In England, the attitude issue is compounded by the legacy of the fatal 2017 fire at the Grenfell Tower, a 24-story concrete structure with combustible envelope components. New regulations in response to the tragedy ban combustible materials in external walls of residential buildings over six stories. The inclusion of mass timber among the banned materials has changed the perception of industry members, insurers, and to some degree the public “to a ‘Three Little Pigs’ mentality,” says Waugh, which he describes as an obstacle to timber construction: “In the rest of the world, codes are changing to promote mass timber’s use. That’s just not happening in the UK.”
To help the European timber-construction sector through these growing pains, a number of new initiatives are under way. In a project funded by Built By Nature, a philanthropic organization, Waugh Thistleton is collaborating with University College London and Buro Happold to build confidence in timber construction among UK insurers, code officials, contractors, and clients. Focusing on residential construction up to six stories high, the team is developing a pre-warrantied system of 25 building details along with a suite of specification guides covering fire safety, water management, and construction practice. The resource, to be made available as an open-source document, “will ensure that mass-timber residential buildings can be built to competent standards and will be insurable and able to obtain mortgages,” says Waugh, “hopefully kick-starting low-carbon timber development across the UK.” In another Built By Nature–funded initiative, Waugh Thistleton is collaborating with a diverse consortium, led by engineering consultancy Elliott Wood, to design similar systems for the commercial office sector. These will be made available internationally, including in the United States.

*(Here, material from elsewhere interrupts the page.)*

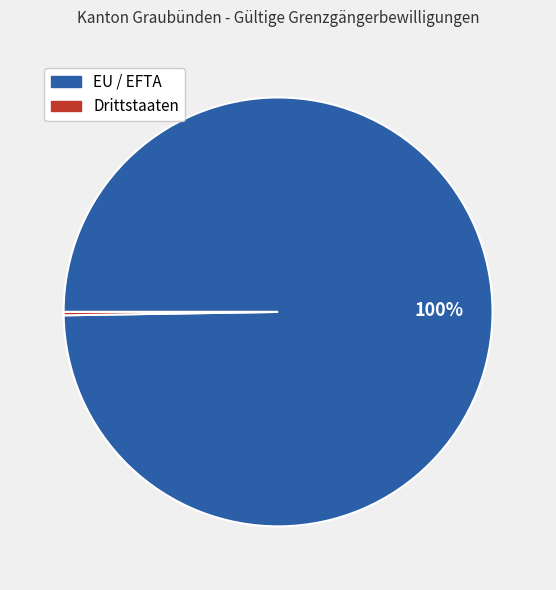

Is there a majority slice in this chart?

Yes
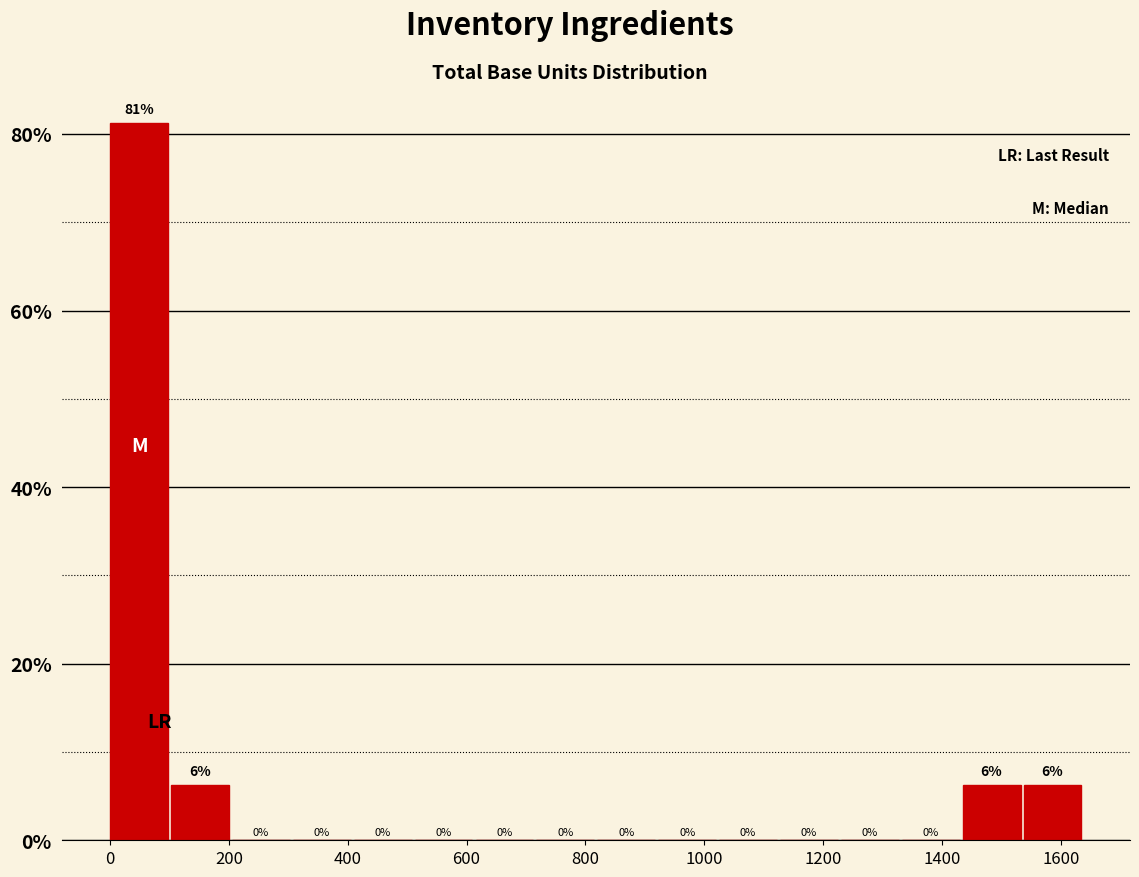

Which range on the x-axis has the tallest bar?

0 to 100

Under the auspices of Build-in-Wood, an EU-funded program based at the Danish Technological Institute, seven cities from across Europe, representing a range of sizes—capitals Amsterdam and Copenhagen, a borough of London, two mid-size cities (Trondheim, Norway, and Brasov, Romania), and two smaller ones (Innsbruck, Austria, and Trento, Italy)—have identified focus areas for boosting timber construction in their jurisdictions. Priorities include strengthening local wood value chains, enhancing training and regional knowledge, and facilitating cooperation between industry and municipal administration. Additional goals include simplifying building codes and promoting timber-positive public-sector procurement. Some of the participants emphasize urban densification through adding new stories onto existing buildings, and facilitating circular economies for wood construction. Build-in-Wood is supporting these seven cities through a program of detailed context analyses, workshops, and implementation guidance. A publicly available policy catalogue, developed in partnership with Bucharest-based planners Urbasofia, presents and analyzes policies and best practices for prioritizing wood in multistory buildings, and will eventually incorporate results from the early-adopter cities. Build-in-Wood has also established an international knowledge-sharing network, with 1,300 members and growing.
Meanwhile, as companies’ success increasingly links to environmental, social, and governance (ESG) factors, private-sector investors are seeing the value of wood in a new light, says Vola, one in which the material’s additional costs bring in additional benefits. “Looking to the future, a carbon-friendly timber building is more interesting to investors than a polluting, non-circular concrete one,” he says. “The hope is that, as this goes through, it does put a more positive spin on the value of timber construction. The business case does make sense.”